Since I became a parent, I have found myself feeling nostalgic and reflective about my childhood through a different lens. I’ve noticed that my parents asked me a lot of questions as I grew up. This probably contributed to my choice of career where I spend a big portion of my week asking questions. Specifically, I endeavor to ask as many open questions as possible. Open questions can take a conversation many places, closed questions can tend to shut the possibilities of a conversation down.

 

I could ask more questions though. What would it look like if we all asked more questions? Here are a couple of ideas:

 

Think about what it is like when someone asks you a question about who you are. What are you passionate about? What are your hopes and visions for your future? Or even, what is your favourite music and why?

 

My experience of that is, “Wow, there is another human being that finds me interesting enough to ask me more about me”. I can feel valued and interesting when someone asks me a question. In a parenting context, we can let our kids know that they are valuable, interesting and worth knowing about by asking them questions.

 

My counselling supervisor asks me questions regularly that I don’t know how to answer straight away. I can learn about myself when someone asks me a question. What are the implications of this in regards to how we relate to our kids? When we ask our kids questions, they can understand themselves more.

 

If I ask questions and I am truly open to listening, I can learn so much about others.
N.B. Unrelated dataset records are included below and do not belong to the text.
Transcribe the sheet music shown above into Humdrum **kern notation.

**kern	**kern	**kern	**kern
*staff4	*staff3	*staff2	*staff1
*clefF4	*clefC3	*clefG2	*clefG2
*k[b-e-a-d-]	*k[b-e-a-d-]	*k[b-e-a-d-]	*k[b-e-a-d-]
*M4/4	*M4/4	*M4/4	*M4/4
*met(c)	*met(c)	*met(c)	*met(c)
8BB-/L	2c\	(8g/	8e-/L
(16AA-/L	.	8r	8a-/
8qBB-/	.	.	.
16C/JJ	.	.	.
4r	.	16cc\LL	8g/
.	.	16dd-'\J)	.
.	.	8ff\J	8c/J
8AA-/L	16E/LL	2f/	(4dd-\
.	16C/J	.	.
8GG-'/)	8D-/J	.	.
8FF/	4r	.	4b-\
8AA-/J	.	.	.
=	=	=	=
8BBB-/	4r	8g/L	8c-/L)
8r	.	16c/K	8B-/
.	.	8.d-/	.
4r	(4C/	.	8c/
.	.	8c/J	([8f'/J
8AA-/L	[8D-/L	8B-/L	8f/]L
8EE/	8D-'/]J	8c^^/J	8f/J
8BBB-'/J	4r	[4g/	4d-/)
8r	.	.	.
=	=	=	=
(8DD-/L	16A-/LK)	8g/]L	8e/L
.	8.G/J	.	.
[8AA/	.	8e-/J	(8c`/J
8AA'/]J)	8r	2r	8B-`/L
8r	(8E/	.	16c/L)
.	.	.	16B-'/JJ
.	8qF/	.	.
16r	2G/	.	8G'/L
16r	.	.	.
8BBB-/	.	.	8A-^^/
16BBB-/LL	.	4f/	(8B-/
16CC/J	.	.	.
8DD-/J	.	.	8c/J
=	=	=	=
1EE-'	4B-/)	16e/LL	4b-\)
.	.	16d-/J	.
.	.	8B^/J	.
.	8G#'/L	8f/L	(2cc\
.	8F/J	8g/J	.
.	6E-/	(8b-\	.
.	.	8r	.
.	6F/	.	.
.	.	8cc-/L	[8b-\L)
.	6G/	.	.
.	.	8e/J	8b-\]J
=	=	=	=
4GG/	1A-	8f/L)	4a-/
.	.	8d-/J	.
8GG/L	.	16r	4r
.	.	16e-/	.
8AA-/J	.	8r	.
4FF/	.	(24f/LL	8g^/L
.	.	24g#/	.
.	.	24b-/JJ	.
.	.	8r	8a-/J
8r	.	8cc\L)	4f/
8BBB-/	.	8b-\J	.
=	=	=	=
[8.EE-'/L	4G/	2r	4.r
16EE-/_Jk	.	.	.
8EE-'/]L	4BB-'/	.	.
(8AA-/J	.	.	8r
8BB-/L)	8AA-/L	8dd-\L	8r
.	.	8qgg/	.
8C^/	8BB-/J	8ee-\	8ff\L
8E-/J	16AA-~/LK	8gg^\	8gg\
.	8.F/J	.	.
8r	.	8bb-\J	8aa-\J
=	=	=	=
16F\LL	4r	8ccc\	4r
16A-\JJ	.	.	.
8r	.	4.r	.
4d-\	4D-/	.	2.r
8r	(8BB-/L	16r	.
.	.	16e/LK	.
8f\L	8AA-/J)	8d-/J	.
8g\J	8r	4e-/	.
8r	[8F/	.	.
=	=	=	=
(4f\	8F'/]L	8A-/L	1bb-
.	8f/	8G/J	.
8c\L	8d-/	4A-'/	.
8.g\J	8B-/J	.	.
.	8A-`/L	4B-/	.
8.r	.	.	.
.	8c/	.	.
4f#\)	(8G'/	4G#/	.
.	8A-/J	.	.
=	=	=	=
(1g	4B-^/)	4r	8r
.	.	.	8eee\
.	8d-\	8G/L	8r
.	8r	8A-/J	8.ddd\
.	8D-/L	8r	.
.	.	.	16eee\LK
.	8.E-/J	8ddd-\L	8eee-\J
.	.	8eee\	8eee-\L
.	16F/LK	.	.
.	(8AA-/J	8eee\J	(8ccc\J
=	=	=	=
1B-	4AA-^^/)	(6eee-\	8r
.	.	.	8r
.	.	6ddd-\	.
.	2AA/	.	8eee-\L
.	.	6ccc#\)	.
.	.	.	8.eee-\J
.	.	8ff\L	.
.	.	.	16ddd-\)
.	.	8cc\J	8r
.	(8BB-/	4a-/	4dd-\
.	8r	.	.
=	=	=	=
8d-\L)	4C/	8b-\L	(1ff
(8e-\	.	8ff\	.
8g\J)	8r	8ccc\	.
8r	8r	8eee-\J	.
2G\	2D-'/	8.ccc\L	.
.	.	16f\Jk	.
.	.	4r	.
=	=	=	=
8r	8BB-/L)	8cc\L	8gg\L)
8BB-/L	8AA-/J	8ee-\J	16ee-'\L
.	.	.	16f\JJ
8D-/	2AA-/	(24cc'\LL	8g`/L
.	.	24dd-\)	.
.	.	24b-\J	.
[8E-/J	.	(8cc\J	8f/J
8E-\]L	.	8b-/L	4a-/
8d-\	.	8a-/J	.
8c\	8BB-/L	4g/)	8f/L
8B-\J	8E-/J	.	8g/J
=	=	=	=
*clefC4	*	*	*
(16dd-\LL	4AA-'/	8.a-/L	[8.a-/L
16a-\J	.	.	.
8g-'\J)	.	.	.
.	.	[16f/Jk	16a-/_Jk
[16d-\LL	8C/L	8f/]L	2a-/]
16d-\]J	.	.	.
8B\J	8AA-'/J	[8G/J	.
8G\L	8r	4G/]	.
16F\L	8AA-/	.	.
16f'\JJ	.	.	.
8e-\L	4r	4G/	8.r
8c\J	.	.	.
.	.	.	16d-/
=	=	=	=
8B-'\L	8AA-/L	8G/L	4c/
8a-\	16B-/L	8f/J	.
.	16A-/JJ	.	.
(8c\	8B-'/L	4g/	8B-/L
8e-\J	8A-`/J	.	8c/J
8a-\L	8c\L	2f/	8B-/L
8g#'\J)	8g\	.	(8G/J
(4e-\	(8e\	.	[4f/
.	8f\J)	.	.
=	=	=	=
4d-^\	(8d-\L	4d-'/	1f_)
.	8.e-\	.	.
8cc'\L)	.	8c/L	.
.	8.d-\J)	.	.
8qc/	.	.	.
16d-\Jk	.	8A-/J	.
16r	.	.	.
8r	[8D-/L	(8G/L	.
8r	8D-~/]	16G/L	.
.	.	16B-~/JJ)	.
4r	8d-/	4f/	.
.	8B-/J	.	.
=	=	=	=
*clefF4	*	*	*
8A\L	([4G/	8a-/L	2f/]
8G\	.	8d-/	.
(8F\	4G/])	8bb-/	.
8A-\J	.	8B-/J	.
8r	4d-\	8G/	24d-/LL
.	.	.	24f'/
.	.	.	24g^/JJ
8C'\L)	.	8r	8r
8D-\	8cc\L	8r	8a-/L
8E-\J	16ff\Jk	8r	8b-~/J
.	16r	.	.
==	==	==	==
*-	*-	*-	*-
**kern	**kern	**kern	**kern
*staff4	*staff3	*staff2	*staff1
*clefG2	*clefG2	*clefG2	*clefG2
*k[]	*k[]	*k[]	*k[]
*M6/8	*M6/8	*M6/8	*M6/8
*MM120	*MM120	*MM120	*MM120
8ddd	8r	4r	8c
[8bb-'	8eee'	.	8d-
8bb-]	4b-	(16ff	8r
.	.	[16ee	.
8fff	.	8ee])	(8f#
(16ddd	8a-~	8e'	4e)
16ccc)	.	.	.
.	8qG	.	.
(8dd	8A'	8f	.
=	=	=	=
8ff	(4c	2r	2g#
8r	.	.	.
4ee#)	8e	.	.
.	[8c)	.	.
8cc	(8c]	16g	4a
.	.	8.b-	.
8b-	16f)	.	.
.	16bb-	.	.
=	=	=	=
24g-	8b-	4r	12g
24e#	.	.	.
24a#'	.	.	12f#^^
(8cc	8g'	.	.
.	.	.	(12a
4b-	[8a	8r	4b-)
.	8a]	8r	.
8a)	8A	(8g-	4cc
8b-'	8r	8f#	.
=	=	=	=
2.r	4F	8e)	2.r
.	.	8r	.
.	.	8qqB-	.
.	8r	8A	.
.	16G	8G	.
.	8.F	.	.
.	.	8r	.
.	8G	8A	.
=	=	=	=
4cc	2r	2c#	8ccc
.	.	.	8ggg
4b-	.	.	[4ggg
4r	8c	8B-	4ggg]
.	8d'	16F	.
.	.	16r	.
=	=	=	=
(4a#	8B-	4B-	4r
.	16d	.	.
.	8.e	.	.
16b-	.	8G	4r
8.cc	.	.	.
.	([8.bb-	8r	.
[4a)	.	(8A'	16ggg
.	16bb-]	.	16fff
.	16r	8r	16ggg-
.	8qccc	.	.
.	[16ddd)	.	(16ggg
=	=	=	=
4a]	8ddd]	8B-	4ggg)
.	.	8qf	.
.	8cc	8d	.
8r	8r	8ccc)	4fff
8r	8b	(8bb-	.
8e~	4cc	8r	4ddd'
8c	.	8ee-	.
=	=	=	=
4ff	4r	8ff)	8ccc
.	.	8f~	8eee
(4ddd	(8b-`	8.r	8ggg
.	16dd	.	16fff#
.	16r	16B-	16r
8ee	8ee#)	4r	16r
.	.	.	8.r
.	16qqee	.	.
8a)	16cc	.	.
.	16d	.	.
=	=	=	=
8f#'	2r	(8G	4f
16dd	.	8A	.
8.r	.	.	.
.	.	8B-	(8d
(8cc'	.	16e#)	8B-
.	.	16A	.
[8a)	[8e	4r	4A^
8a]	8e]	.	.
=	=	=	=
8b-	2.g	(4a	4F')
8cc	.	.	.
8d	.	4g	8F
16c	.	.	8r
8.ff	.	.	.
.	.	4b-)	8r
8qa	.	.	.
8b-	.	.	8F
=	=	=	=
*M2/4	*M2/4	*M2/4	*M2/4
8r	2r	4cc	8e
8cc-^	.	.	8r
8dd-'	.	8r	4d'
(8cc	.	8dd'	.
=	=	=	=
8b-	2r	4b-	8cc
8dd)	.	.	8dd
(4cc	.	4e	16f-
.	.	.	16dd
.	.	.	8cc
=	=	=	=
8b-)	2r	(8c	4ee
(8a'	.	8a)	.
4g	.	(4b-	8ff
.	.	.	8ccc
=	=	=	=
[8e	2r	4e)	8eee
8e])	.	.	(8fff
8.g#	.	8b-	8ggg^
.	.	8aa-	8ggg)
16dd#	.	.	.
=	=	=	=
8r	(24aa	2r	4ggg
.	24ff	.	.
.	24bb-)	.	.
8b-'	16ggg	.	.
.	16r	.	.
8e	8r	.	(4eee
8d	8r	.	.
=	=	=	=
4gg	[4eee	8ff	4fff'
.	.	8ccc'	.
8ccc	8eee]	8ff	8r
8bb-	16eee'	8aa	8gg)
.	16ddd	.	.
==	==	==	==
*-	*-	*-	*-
There is an infinite amount of learning we can do with our kids because they are always evolving, progressing and changing (and we are too!). I have heard through the years a reoccurring theme from different students, “my parents still treat me the way that I used to be”. How can we be intentional about understanding how our kids change? I rang my Dad as I was preparing this column and he shared some wisdom with me. “Children change quickly, so parents have to change quickly too – we can try to rein them in or we can EXPLORE different avenues and FREE them.” Can asking our kids questions contribute to strengthening our relationship with them? What is the cost of not staying updated to the latest changes in our kids?

 

Hearing someone else’s perspective helps shape my own. I find myself regularly learning about myself from hearing others. What can we learn from our kids?

 

This is a small intersection of a large conversation. What are some other benefits of asking questions? What would it be like to experiment with asking more questions?